--- THINGS TO DO ---
(1) Do these statements agree with the passage on dog bites: (a) the 2013 study was published by the American Veterinary Medical Association; (b) friendly dogs that have never shown aggression may safely be left alone with children; (c) dogs in the United States were involved in about 4.7 million bite injury cases in 2014? Answer yes or no for each, quoting the words of the passage that decide it.
(2) In the passage on dog bites, what share of the dog attacks that led to hospital treatment involved children?
(3) Extend the passage on dog bites, starting after its final sentence.

--- SELECTED EXCERPT ---
==*==
New Jersey residents will probably be unsurprised to learn that mistreated or neglected dogs are more likely to lash out than beloved family pets. A 2013 study published by the American Veterinary Medical Association reveals that dogs considered to be part of the family by their owners are far less likely to demonstrate aggressive behavior. However, those that spend most of their lives isolated from human companionship seldom learn how to behave appropriately when antagonized.
There are over 80 million dogs in the United States, and they were involved in approximately 4.7 million dog bite injury cases in 2014. Children are often drawn to dogs, and approximately half of the dog attacks that led to hospital treatment involved children. Dog owners can reduce the risks of an attack by neutering or spaying their pets and keeping them on a leash at all times, and even friendly dogs that have never displayed aggressive behavior should not be left alone with children.
While it may be easy to blame dog attacks on cruel or negligent owners, even cherished family pets may bite in certain situations. Improper training is often cited as a reason for these attacks, but even well-trained dogs may act aggressively if they are frequently left unattended for prolonged periods.
==*==
--- PROVIDED DATA ---
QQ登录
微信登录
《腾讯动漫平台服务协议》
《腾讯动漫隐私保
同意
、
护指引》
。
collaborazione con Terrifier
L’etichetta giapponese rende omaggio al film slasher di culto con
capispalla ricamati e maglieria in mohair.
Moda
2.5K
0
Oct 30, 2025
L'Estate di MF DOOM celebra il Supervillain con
==*==
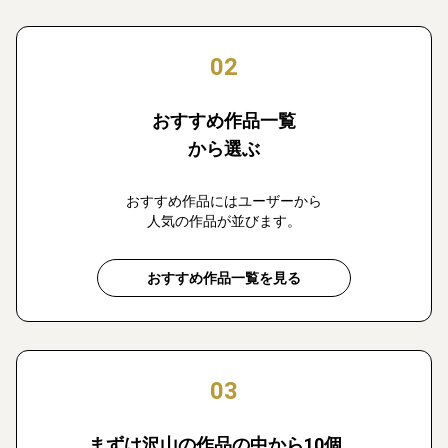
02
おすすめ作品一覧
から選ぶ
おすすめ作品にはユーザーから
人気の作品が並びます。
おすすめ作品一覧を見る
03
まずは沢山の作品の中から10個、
==*==
--- OUTPUTS IN ORDER ---
(1)
(a) Yes: "A 2013 study published by the American Veterinary Medical Association"
(b) No: "even friendly dogs that have never displayed aggressive behavior should not be left alone with children"
(c) Yes: "they were involved in approximately 4.7 million dog bite injury cases in 2014"

(2) Approximately half.

(3)
It is often said that there are many bad dog owners but no bad dogs, but such observations will be of little comfort to those who have suffered a painful dog bite injury. An attorney with experience in dog bite cases may have encountered reluctance on the part of victims to pursue the matter, but feelings of sympathy for the dog involved should be secondary to concerns about the possibility of future attacks. Dog bites sometimes cause serious injuries and permanent nerve damage, and pursuing a personal injury lawsuit against a negligent dog owner could provide compensation for a victim’s medical bills and lost income.